2. A Strong Economic Moat
In stock market jargon, an economic moat can be any one or more of the following:
- A competitive advantage that a company has built up over the years because it has become a well-known and sought-after brand, or solid assets and cash reserves that the company has built, which help it gobble up the competition as soon as it appears threatening.
- Entry barriers – A company with a strong economic moat creates very high entry barriers for newcomers. Entry barriers can be an exorbitant setup cost, an unshakeable brand, or the company can enjoy unmatched economies of scale.
- Easy access to low-cost capital – this becomes possible, for example if the company has developed a niche, cutting-edge product that is perceived to have a bright future by venture capitalists or the public. Such companies spend millions on research and development and build edgy intangible assets. Note that such companies may not be profitable in their formative years: for example, $AMZN, $TSLA.
- A product that is so edgy that customers just want to own it. Also, people who buy the product spread the word about its usefulness, creating a network effect: for example, $AAPL.
A shareholder-friendly company is one that:
- Provides clarity about its dividend and buy-back policies – Such companies spell out clearly how, and under what circumstances, will profits be distributed among the shareholders. Note that such companies buy back the stock only when they believe that it is under-valued.
- Requires the senior management and other executives to own stock in the company to ensure that they have skin in the game – The idea is to make the management-level folks think that they are running their own business and are not just employed in a 9–5 job.
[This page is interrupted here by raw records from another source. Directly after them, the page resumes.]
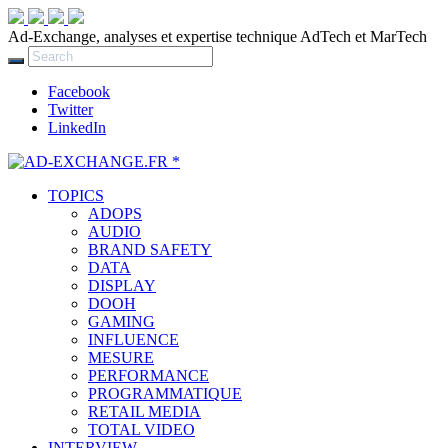
Ad-Exchange, analyses et expertise technique AdTech et MarTech
Facebook
Twitter
LinkedIn
TOPICS
ADOPS
AUDIO
BRAND SAFETY
DATA
DISPLAY
DOOH
GAMING
INFLUENCE
MESURE
PERFORMANCE
PROGRAMMATIQUE
RETAIL MEDIA
TOTAL VIDEO
INTERVIEW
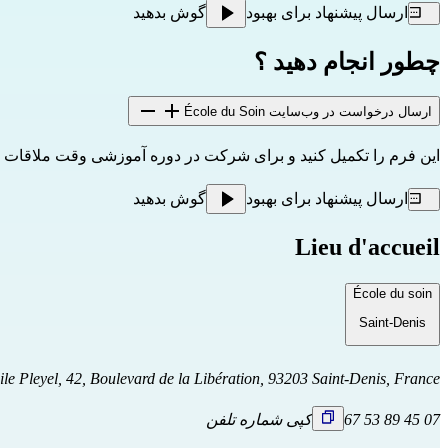
ارسال پیشنهاد برای بهبود
گوش بدهید
چطور انجام دهید ؟
ارسال درخواست در وب‌سایت École du Soin
این 
فرم را
 تکمیل کنید و برای شرکت در دوره آموزشی وقت ملاقات بگ
ارسال پیشنهاد برای بهبود
گوش بدهید
Lieu d'accueil
École du soin
Saint-Denis
ile Pleyel, 42, Boulevard de la Libération, 93203 Saint-Denis, France
07 45 89 53 67
کپی شماره تلفن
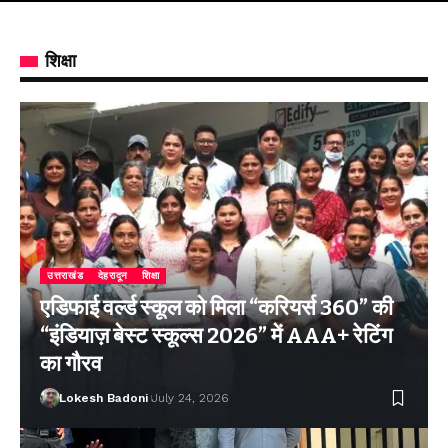
शिक्षा
उत्तराखंड
देहरादून
शिक्षा
एडिफाई वर्ल्ड स्कूल को मिला “करियर्स 360” की
“इंडियाज़ बेस्ट स्कूल्स 2026” में AAA+ रेटिंग
का गौरव
Lokesh Badoni
July 24, 2026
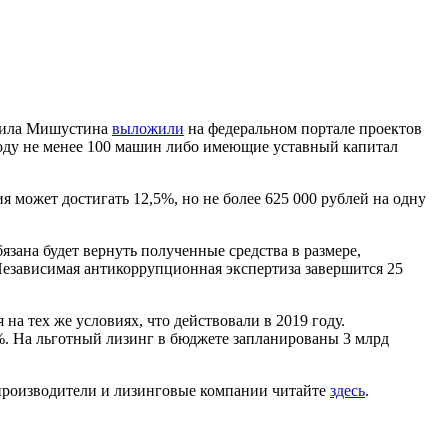
хаила Мишустина
выложили
на федеральном портале проектов
году не менее 100 машин либо имеющие уставный капитал
я может достигать 12,5%, но не более 625 000 рублей на одну
язана будет вернуть полученные средства в размере,
езависимая антикоррупционная экспертиза завершится 25
 на тех же условиях, что действовали в 2019 году.
%. На льготный лизинг в бюджете запланированы 3 млрд
 производители и лизинговые компании читайте
здесь
.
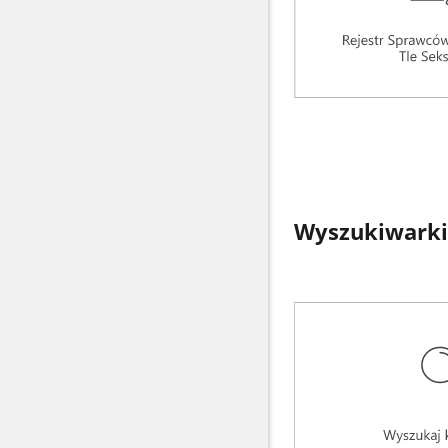
Wyszukiwarki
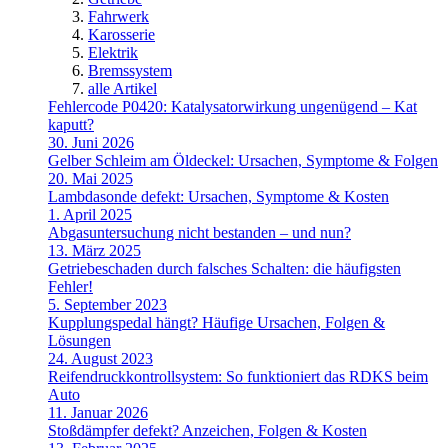
Fahrwerk
Karosserie
Elektrik
Bremssystem
alle Artikel
Fehlercode P0420: Katalysatorwirkung ungenügend – Kat
kaputt?
30. Juni 2026
Gelber Schleim am Öldeckel: Ursachen, Symptome & Folgen
20. Mai 2025
Lambdasonde defekt: Ursachen, Symptome & Kosten
1. April 2025
Abgasuntersuchung nicht bestanden – und nun?
13. März 2025
Getriebeschaden durch falsches Schalten: die häufigsten
Fehler!
5. September 2023
Kupplungspedal hängt? Häufige Ursachen, Folgen &
Lösungen
24. August 2023
Reifendruckkontrollsystem: So funktioniert das RDKS beim
Auto
11. Januar 2026
Stoßdämpfer defekt? Anzeichen, Folgen & Kosten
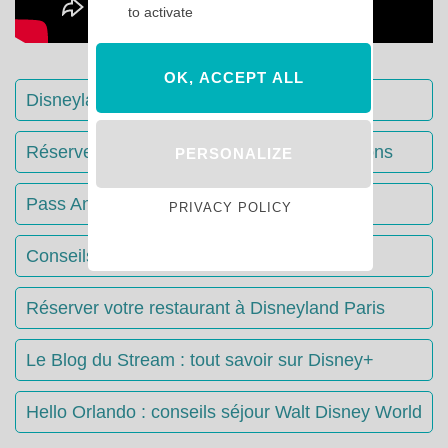
to activate
OK, ACCEPT ALL
Disneyland Paris : Le guide complet
Réserver votre séjour : toutes les informations
PERSONALIZE
Pass Annuels Disney : informations
PRIVACY POLICY
Conseils & Astuces Disneyland Paris
Réserver votre restaurant à Disneyland Paris
Le Blog du Stream : tout savoir sur Disney+
Hello Orlando : conseils séjour Walt Disney World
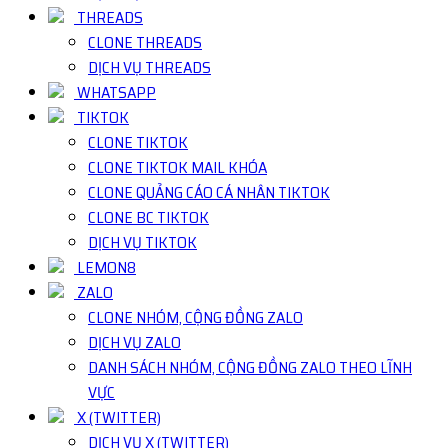
THREADS
CLONE THREADS
DỊCH VỤ THREADS
WHATSAPP
TIKTOK
CLONE TIKTOK
CLONE TIKTOK MAIL KHÓA
CLONE QUẢNG CÁO CÁ NHÂN TIKTOK
CLONE BC TIKTOK
DỊCH VỤ TIKTOK
LEMON8
ZALO
CLONE NHÓM, CỘNG ĐỒNG ZALO
DỊCH VỤ ZALO
DANH SÁCH NHÓM, CỘNG ĐỒNG ZALO THEO LĨNH
VỰC
X (TWITTER)
DỊCH VỤ X (TWITTER)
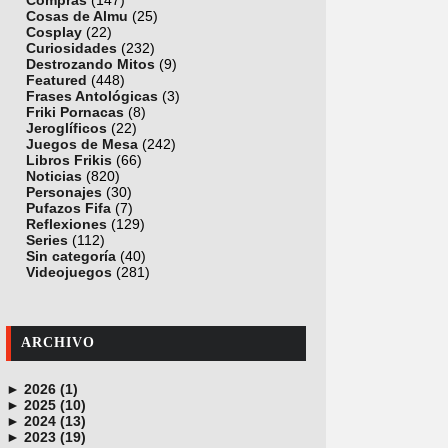
Compras
(147)
Cosas de Almu
(25)
Cosplay
(22)
Curiosidades
(232)
Destrozando Mitos
(9)
Featured
(448)
Frases Antológicas
(3)
Friki Pornacas
(8)
Jeroglíficos
(22)
Juegos de Mesa
(242)
Libros Frikis
(66)
Noticias
(820)
Personajes
(30)
Pufazos Fifa
(7)
Reflexiones
(129)
Series
(112)
Sin categoría
(40)
Videojuegos
(281)
ARCHIVO
►
2026 (1)
►
junio (1)
2025 (10)
►
noviembre (1)
2024 (13)
►
octubre (1)
diciembre (4)
2023 (19)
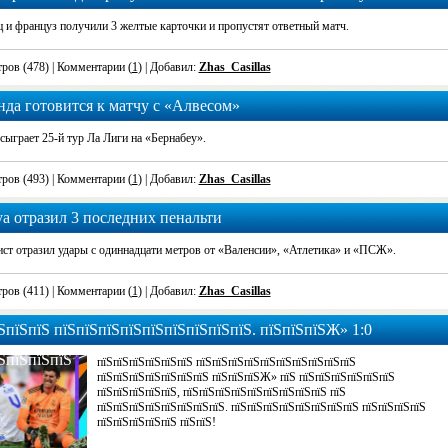
валификации
ц и француз получили 3 желтые карточки и пропустят ответный матч.
ров (478)
| Комментарии (
1
) | Добавил:
Zhas_Casillas
да готовится к матчу с «Алвесом»
ыграет 25-й тур Ла Лиги на «Бернабеу».
ров (493)
| Комментарии (
1
) | Добавил:
Zhas_Casillas
а отразил 3 последних пенальти
ст отразил удары с одиннадцати метров от «Валенсии», «Атлетика» и «ПСЖ».
ров (411)
| Комментарии (
1
) | Добавил:
Zhas_Casillas
ЅпїЅпїЅ пїЅпїЅпїЅпїЅпїЅпїЅпїЅпїЅпїЅ. пїЅпїЅпїЅЖ» 1:0
ЅпїЅпїЅпїЅ
пїЅпїЅпїЅпїЅпїЅпїЅ пїЅпїЅпїЅпїЅпїЅпїЅпїЅпїЅпїЅпїЅ
пїЅпїЅпїЅпїЅпїЅпїЅпїЅ пїЅпїЅпїЅЖ» пїЅ пїЅпїЅпїЅпїЅпїЅпїЅ
пїЅпїЅпїЅпїЅпїЅ, пїЅпїЅпїЅпїЅпїЅпїЅпїЅпїЅпїЅ пїЅ
пїЅпїЅпїЅпїЅпїЅпїЅпїЅпїЅ. пїЅпїЅпїЅпїЅпїЅпїЅпїЅпїЅ пїЅпїЅпїЅпїЅ
пїЅпїЅпїЅпїЅпїЅ пїЅпїЅ!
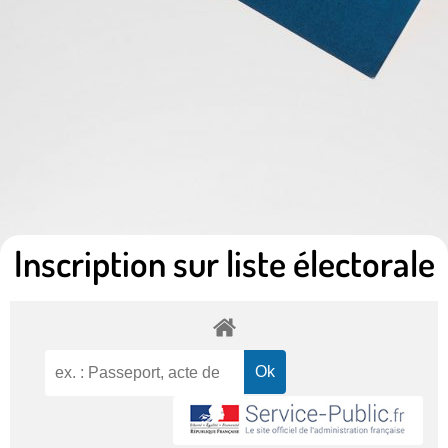
Inscription sur liste électorale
- Creates efficient internal control measures that promote robust corporate governance practices – Related-party transactions are disclosed and conducted at arm’s length. Corporate scandals are rare, if at all, in such companies.
- Ensures that the CEO and the executive team are not excessively compensated – Also, such companies monitor the performance of their employees regularly and weed out the non-productive workers.
- Ensures that voting rights are granted in a way that does not abuse minority shareholders’ rights.
- Communicates efficiently and transparently with its shareholders.
4. Growing Revenues and Profits
If a company has an efficient and progressive management team, and is surrounded by a deep and wide economic moat, it is natural that it will keep growing its revenues and profits. Such companies are very agile and they change business strategy at the first sign of any macro-economic development. You will be surprised to learn that companies that scaled up their technology adoption and innovation after COVID-19 landed went on to grow their revenues 5× times more than their laggard competitors!
If you come across a company with the aforesaid characteristics, you may assume that it is a relatively safe stock to bet on for the long term. Try and seek out a mid- or small-cap stock with these qualities because such stocks can go on to become multi-baggers. While a large-cap stock with such traits will also reward its shareholders, it may not appreciate as much as mid- or small-cap stocks because most large-cap stocks have already put on a whole lot of weight after the Fed slashed interest rates post the COVID-19 event in March 2020. Happy stock picking!